Exercise goal.
For the material below, return exactly the lines starting at the one holding "left hip: (887, 739)" and ending at the one holding "left eye: (217, 597)", counting both as part of the range.
● ● ● ●
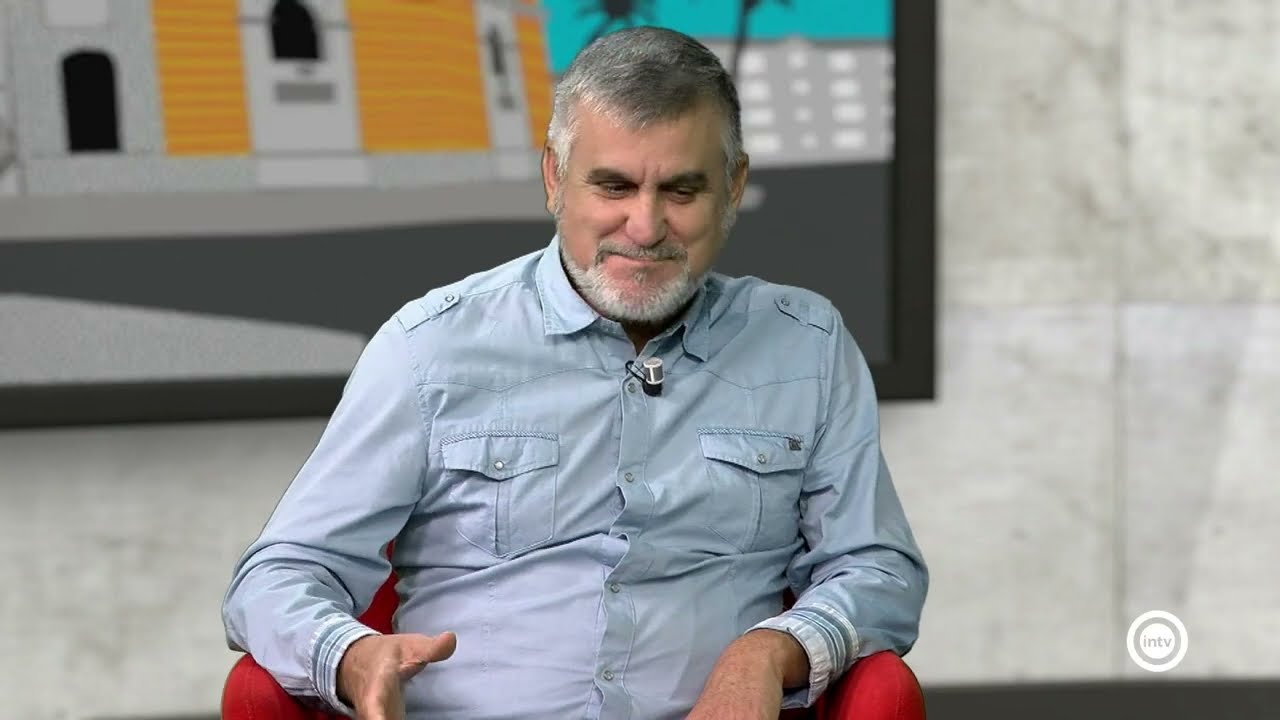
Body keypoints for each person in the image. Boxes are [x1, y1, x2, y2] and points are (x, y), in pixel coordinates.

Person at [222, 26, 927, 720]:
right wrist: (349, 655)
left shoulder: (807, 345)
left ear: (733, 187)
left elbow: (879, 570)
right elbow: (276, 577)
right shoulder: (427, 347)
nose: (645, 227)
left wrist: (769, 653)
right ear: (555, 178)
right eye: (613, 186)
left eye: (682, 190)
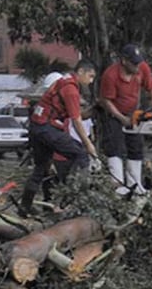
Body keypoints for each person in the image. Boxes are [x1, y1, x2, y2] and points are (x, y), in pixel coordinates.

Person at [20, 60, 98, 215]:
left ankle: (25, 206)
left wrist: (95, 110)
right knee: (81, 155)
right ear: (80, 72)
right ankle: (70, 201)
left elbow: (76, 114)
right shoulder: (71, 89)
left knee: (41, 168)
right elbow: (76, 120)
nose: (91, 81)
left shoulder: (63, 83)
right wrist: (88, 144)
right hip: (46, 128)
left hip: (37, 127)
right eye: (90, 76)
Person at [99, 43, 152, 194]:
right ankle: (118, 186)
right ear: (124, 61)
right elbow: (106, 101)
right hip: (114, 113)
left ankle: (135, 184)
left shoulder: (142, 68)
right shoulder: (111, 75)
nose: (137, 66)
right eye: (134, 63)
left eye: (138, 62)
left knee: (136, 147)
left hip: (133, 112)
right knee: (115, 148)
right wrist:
● ● ● ●
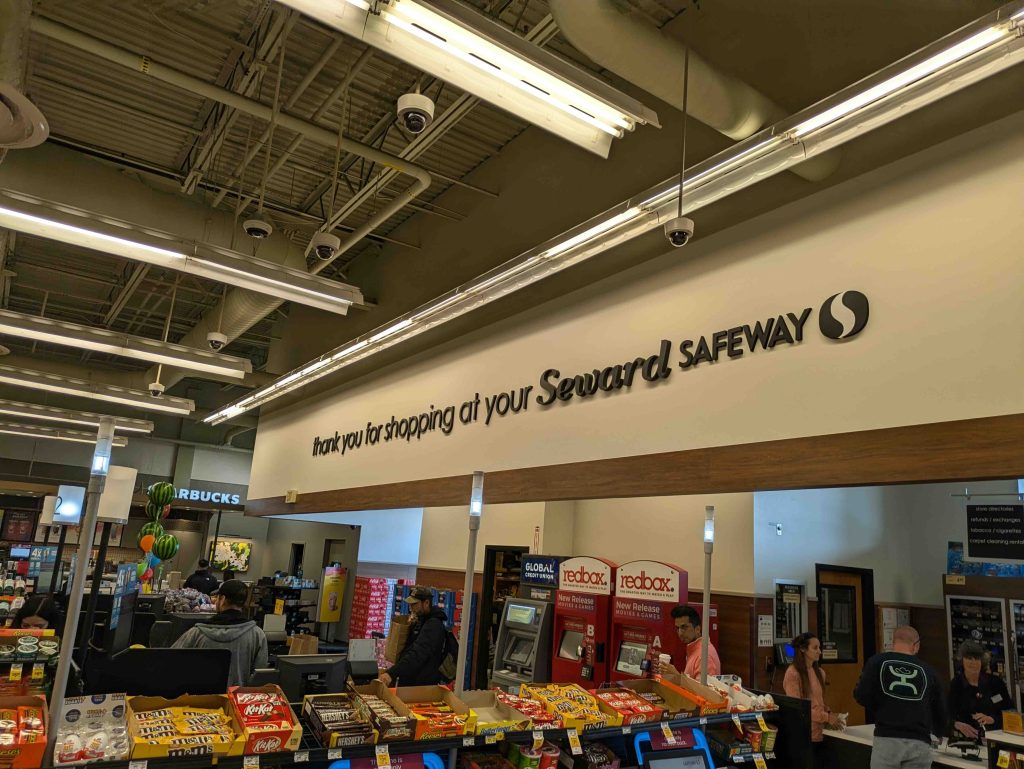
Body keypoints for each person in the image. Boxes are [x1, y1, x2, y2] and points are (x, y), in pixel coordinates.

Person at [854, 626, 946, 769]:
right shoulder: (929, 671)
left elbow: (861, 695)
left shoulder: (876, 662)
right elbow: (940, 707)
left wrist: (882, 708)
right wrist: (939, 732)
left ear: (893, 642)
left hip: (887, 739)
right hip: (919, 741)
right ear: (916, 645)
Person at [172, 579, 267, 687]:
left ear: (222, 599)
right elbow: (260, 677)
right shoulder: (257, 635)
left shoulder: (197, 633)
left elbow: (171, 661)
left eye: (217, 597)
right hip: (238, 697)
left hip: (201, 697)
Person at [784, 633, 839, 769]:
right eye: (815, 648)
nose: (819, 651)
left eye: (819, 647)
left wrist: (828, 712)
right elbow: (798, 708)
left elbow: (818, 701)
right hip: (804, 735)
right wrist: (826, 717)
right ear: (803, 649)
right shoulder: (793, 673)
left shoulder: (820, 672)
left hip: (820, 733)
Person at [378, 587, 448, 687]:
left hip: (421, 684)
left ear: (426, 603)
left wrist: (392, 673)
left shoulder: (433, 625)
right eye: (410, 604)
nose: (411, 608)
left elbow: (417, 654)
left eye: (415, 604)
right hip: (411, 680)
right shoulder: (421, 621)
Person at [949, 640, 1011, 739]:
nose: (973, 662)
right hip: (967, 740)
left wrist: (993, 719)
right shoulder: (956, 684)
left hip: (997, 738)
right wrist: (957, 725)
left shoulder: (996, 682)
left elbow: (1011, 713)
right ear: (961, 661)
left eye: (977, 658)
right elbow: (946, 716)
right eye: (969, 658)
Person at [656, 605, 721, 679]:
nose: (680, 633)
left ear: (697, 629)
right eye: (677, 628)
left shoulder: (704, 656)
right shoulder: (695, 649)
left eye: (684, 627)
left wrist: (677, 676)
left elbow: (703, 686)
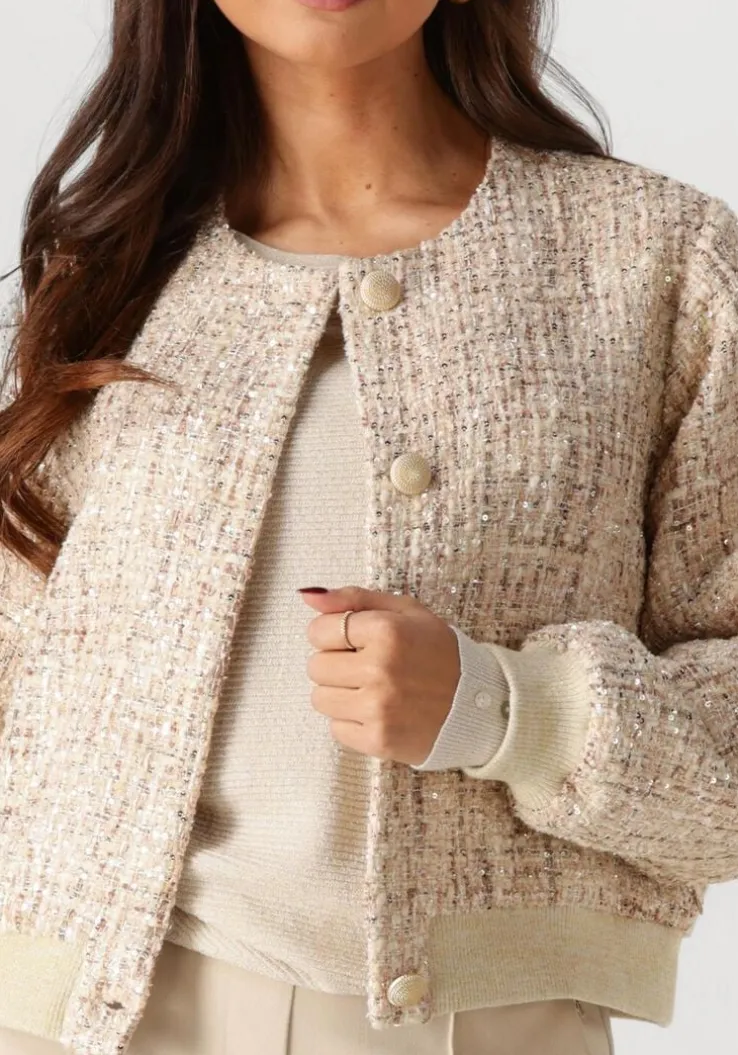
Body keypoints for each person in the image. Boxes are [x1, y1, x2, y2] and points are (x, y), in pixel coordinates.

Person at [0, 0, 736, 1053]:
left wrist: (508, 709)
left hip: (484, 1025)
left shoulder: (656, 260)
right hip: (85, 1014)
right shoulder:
● ● ● ●
Result of this task.
left hip: (887, 739)
right hip: (919, 741)
right ear: (916, 645)
Person at [172, 579, 267, 687]:
left ear: (222, 599)
right elbow: (260, 677)
right shoulder: (257, 635)
left shoulder: (197, 633)
left elbow: (171, 661)
left eye: (217, 597)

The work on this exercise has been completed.